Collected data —

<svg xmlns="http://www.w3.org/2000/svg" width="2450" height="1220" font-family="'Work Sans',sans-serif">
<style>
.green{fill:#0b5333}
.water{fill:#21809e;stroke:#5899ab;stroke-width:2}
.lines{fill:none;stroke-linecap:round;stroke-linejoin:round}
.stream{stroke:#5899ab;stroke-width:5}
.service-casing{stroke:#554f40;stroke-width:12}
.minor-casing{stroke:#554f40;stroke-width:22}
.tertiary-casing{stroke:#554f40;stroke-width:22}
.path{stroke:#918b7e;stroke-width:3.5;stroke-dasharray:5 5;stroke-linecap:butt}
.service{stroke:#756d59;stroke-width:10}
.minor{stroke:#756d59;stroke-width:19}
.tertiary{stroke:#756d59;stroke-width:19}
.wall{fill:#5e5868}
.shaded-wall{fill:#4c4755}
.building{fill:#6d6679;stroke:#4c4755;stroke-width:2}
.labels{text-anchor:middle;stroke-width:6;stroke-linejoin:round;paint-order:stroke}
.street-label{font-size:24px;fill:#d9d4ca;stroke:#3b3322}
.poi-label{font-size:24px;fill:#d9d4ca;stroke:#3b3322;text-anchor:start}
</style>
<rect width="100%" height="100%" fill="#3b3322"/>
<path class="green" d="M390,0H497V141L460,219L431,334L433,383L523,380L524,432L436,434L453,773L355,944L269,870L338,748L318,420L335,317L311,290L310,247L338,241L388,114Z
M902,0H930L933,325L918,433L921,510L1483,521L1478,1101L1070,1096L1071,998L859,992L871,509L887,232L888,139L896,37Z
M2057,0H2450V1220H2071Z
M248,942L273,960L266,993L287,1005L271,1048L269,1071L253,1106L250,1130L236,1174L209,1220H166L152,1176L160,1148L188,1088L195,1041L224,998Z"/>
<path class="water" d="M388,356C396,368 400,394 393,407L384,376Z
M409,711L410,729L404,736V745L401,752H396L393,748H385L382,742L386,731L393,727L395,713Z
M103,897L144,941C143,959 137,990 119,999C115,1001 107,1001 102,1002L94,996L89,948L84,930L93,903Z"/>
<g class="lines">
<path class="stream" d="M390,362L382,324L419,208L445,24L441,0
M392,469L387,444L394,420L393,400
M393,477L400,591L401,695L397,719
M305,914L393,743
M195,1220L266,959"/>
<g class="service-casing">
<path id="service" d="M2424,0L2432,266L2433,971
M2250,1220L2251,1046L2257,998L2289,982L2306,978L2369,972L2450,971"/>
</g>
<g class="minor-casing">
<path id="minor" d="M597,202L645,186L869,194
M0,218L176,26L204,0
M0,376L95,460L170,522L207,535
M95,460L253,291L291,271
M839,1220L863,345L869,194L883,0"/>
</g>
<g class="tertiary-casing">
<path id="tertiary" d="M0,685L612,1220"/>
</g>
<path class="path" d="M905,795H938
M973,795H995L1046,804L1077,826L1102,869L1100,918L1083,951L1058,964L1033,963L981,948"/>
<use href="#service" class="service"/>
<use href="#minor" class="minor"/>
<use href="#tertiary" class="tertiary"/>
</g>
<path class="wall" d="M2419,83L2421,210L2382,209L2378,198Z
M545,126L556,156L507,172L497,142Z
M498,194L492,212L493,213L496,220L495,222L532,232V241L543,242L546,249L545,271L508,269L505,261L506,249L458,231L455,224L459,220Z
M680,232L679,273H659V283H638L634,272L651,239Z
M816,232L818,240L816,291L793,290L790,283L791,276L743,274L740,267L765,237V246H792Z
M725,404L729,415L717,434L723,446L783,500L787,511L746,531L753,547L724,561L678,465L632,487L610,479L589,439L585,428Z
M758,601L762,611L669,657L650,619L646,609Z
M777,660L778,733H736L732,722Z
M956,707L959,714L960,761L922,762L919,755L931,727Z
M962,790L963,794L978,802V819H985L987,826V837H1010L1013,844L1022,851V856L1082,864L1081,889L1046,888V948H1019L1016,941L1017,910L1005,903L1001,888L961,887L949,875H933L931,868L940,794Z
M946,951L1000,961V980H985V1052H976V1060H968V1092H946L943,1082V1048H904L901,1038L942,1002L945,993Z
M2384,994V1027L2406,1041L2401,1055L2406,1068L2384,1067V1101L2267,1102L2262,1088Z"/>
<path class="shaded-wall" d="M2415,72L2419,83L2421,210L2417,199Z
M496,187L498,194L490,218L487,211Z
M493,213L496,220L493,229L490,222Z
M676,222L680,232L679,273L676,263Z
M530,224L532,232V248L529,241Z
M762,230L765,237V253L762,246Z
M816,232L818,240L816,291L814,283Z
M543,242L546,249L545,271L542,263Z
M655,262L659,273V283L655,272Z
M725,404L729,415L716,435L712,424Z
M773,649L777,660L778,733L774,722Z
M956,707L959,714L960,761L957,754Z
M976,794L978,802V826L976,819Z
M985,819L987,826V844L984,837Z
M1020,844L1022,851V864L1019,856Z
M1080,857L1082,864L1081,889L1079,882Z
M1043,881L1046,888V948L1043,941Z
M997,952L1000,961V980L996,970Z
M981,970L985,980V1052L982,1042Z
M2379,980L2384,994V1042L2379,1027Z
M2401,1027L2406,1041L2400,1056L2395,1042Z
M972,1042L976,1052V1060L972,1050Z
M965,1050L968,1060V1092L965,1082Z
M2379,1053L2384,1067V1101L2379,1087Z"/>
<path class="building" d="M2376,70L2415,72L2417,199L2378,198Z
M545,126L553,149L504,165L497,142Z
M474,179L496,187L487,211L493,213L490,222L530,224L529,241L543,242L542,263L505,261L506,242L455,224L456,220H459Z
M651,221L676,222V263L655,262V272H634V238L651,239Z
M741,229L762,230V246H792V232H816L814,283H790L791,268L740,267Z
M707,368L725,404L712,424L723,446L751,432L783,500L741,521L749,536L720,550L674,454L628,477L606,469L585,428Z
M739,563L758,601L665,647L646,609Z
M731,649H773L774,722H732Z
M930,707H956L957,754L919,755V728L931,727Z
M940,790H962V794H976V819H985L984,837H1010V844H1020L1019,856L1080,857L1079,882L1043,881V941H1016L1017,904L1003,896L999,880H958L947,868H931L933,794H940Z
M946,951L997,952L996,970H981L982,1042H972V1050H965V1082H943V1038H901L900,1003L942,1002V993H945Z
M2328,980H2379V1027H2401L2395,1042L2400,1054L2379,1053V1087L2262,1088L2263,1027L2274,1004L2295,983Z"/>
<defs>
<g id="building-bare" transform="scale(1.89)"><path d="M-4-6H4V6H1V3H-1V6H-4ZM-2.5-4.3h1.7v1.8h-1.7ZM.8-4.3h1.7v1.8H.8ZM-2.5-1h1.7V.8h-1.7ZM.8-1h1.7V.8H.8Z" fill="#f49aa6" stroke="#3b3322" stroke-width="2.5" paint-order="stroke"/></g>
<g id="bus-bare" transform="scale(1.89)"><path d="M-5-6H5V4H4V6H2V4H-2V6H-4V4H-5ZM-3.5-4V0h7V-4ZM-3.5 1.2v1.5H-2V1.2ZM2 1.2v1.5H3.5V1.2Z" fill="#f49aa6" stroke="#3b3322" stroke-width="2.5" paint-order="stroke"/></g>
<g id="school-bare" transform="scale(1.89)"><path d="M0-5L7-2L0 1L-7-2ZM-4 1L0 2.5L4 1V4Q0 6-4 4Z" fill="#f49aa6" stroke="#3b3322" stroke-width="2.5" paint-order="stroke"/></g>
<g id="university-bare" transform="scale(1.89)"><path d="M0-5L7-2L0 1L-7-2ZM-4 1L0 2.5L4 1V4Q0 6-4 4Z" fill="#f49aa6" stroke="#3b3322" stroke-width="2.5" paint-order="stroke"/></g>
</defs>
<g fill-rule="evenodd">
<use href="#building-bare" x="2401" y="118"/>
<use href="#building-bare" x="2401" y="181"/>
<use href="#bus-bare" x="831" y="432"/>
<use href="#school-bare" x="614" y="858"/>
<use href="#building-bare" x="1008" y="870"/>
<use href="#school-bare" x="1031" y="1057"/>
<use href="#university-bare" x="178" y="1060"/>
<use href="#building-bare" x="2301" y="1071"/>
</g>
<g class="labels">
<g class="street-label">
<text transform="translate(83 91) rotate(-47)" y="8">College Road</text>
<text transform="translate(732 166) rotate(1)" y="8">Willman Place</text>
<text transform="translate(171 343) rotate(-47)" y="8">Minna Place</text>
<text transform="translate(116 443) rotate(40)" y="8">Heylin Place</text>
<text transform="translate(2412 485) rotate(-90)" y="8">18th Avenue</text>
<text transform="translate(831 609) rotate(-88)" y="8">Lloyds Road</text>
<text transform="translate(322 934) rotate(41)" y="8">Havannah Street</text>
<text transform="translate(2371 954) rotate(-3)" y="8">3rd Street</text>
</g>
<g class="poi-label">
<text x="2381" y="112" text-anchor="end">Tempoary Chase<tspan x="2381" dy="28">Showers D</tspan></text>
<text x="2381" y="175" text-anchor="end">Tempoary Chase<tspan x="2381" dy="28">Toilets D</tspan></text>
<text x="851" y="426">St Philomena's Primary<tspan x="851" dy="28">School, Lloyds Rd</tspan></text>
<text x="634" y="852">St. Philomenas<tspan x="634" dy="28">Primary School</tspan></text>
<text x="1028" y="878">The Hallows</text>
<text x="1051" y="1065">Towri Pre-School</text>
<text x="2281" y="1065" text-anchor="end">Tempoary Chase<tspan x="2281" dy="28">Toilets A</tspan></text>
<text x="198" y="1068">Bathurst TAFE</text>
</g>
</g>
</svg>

REQUIRED ACTION —
Please state the number of lines in the data above that hold the word "height", without any other text.

EXERCISE SOLUTION —
2